Two good things happening for the BlackBerry PlayBook

by Volker Weber

In its latest earnings call RIM disclosed they shipped only 200,000 PlayBooks in their second quarter. That is two days worth of iPads. In order to sell through the excess inventory, RIM is taking a loss and drop the price of the PlayBook significantly. I am expecting a 299 price point.

In October the PlayBook will also receive a significant software update, bringing native email and calendaring to the device so that it no longer depends on a companion BlackBerry. The software update and the lower price are going to make this a really compelling offering.

Comments

Typo?

Martin Kautz, 2011-09-17

"shipped" not "sold". - quoting RIM here: "During the quarter, RIM shipped approximately 10.6 million BlackBerry smartphones and approximately 200,000 BlackBerry PlayBook tablets."

Markus Dierker, 2011-09-17

do I need another BB contract if I want to use the PB 2.0 without pairing my bold?

Karl Heindel, 2011-09-17

A PlayBook that doesn't require to be paired with a BlackBerry is a great - and necessary - move. That was seriously limiting their market, especially given that BlackBerry's market share has been falling.

Darren Adams, 2011-09-17

Karl, the PB currently is a Wifi-only device. You don't need any contract to use it. I do not expect this to change.

Volker Weber, 2011-09-17

Yes Volker, I know that. But with the Firmwareupdate 2.0 comes a Mail-Client.

And how will that work without BIS?

Karl Heindel, 2011-09-18

How does your computer connect to a mail server without BIS?

Volker Weber, 2011-09-18

I don't believe that they will act it like a normal mail application, because of the business customers and the existing BB-Infrastructure. They have to integrate it in the normal BB-World.

If they don't why then buy a Playbook? There's no argument left for a IT-Admin in a big company.

Karl Heindel, 2011-09-18

The mail client will serve as a front end for personal mail. This data can reside on the PlayBook. Business mail will remain on the BlackBerry.
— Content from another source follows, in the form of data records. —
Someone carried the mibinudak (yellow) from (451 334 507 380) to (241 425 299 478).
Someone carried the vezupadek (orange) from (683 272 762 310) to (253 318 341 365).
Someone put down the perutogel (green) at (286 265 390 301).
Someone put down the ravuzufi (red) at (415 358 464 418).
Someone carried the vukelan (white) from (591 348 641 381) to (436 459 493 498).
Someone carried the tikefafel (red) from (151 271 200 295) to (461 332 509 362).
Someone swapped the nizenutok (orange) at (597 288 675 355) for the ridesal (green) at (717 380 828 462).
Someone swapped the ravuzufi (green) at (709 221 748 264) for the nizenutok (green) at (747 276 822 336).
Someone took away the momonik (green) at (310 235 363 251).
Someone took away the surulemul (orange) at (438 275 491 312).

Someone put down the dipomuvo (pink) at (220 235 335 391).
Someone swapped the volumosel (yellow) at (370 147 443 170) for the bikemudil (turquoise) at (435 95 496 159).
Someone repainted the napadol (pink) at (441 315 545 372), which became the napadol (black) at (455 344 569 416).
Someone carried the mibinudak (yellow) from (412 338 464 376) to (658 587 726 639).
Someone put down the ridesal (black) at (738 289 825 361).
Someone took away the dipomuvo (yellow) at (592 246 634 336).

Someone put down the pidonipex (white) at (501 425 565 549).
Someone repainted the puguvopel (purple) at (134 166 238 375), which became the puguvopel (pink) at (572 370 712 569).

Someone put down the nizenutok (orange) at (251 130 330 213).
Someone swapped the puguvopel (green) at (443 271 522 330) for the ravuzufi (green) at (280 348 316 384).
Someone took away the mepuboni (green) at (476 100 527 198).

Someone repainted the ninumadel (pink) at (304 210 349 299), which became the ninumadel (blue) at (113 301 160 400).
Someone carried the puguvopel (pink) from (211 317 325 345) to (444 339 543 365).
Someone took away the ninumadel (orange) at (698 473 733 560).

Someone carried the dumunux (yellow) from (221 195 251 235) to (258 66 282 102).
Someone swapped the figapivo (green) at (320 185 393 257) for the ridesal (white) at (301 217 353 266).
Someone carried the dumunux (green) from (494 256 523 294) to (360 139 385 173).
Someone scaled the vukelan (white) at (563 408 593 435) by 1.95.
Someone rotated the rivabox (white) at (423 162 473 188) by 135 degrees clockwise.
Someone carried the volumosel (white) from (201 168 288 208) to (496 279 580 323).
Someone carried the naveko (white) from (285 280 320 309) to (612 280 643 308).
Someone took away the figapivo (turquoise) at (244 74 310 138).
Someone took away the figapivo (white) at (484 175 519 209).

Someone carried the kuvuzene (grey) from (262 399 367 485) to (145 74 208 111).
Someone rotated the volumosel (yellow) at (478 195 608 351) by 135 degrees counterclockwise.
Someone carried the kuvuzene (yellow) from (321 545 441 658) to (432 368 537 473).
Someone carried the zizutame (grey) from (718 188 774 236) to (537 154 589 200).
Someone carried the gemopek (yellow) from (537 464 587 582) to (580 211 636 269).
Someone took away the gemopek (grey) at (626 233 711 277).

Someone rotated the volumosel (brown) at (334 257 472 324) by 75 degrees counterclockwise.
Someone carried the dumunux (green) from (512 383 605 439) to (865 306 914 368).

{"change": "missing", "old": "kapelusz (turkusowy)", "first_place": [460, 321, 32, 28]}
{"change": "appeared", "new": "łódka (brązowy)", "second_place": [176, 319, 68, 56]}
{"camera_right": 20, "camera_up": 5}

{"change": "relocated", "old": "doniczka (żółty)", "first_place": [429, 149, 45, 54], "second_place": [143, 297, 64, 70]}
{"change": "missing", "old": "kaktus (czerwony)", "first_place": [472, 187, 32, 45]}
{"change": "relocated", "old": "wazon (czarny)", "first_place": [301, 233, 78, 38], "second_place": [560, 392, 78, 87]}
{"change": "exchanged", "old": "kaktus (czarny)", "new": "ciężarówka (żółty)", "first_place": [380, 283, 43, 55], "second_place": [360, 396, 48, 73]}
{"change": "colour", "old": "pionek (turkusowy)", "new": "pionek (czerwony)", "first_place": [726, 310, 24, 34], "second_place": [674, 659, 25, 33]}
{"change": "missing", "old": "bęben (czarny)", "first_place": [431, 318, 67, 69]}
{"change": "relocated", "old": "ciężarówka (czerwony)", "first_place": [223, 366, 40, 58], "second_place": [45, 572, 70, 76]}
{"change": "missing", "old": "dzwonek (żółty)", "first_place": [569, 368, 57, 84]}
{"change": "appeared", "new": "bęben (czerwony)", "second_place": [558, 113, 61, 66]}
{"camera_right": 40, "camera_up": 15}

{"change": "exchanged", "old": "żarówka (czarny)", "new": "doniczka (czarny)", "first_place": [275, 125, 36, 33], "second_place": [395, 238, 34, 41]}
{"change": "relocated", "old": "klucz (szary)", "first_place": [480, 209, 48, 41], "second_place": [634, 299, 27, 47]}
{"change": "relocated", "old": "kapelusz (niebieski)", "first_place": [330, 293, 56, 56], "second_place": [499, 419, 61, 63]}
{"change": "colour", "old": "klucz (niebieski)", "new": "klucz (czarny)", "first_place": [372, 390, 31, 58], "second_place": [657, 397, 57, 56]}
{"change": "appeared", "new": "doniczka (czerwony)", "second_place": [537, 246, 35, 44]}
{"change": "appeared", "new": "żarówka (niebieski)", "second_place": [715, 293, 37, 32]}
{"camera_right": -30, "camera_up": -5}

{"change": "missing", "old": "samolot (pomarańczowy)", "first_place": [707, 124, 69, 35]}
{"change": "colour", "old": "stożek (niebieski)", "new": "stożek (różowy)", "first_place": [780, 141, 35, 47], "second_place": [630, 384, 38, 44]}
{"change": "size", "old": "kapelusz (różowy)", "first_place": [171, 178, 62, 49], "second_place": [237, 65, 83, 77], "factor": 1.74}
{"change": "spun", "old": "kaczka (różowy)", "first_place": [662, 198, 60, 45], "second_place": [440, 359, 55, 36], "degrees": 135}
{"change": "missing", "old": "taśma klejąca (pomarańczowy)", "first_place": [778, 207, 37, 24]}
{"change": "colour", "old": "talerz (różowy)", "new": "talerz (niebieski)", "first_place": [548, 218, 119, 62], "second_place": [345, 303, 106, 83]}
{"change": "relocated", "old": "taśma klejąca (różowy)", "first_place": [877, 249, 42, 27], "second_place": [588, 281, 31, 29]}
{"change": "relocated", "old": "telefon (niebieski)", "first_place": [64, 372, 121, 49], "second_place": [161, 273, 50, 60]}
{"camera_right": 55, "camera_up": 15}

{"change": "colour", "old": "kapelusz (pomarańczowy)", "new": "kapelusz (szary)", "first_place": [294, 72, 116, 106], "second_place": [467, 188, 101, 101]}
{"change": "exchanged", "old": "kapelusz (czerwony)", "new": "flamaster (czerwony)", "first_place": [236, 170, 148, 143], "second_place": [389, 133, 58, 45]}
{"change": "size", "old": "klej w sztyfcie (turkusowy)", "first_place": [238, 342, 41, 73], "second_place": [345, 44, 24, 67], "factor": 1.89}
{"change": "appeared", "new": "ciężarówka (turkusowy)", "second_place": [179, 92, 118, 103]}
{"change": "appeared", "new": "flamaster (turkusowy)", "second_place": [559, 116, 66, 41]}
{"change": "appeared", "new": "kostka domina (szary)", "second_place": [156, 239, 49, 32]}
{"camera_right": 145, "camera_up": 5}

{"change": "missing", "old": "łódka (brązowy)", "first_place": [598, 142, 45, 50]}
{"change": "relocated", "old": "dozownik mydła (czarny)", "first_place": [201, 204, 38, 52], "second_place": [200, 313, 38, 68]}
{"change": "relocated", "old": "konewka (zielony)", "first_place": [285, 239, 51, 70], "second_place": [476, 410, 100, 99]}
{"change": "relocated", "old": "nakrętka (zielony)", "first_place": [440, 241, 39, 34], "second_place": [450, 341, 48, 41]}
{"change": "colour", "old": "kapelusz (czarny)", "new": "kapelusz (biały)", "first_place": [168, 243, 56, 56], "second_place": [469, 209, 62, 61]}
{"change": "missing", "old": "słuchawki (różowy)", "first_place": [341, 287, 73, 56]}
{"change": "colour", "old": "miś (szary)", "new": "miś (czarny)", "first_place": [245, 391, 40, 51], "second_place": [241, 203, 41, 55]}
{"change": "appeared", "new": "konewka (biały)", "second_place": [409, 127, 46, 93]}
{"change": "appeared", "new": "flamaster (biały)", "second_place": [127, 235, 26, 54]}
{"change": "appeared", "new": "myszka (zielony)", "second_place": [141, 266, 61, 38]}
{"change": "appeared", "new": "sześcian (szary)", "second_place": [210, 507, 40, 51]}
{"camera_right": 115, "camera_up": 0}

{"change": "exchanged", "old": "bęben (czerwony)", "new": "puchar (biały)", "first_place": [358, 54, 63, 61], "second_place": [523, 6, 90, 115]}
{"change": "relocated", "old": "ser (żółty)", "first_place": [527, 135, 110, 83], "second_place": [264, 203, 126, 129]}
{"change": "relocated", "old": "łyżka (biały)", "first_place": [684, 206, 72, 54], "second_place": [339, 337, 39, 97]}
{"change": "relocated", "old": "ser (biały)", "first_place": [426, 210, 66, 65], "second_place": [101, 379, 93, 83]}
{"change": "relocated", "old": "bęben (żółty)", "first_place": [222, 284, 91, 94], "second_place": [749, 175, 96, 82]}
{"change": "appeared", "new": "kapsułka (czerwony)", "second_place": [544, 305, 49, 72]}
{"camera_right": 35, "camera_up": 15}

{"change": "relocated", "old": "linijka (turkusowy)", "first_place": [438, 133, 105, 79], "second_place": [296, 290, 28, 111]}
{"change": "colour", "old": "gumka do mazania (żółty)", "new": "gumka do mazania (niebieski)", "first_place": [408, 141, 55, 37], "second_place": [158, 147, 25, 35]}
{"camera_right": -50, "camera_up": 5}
Since BES does not support more than one device per user, it's not possible to have both a BB and a PB talk to the same account, much like you cannot have two BBs serving one account.

Volker Weber, 2011-09-18

RIM was best placed for the business consumer market and tablet devices. Completely missed the opportunity.

And coming out with a device that requires tethering seems cumbersome. Don't know why they didn't design the PB with a BB "holster" to drop into the back of it, making the tethering appear invisible and give business users the options without having another device to carry around...

Giulio Campobassi, 2011-09-19

The Blackberry Playbook was a "fail" from the start. RIM targeted it at Business customers but lacked true integration with the BES server and also created a kludge to get around the limitation of one device per user on a BES Server (another bigger fail). They then created commericals that showed video which ahem, business customers don't watch at work and showed flash support , games? not sure what that is good for on a business device. Finally they touted a fast processor and a multi-tasking OS that most BES users are not concerned with considering Blackberrys are horrible slow at both areas.

Even slashing the price will not help at this point and with all th Android and iPhone applications for the those tablets currently on the market, it does not look good for the playbook as a business device. As a game device for watching video, movies, playing games, checking your web based email, creating art, looking up a movie show time, opening a map on a trip, reading a book, doing shopping, could be a winner with the small size.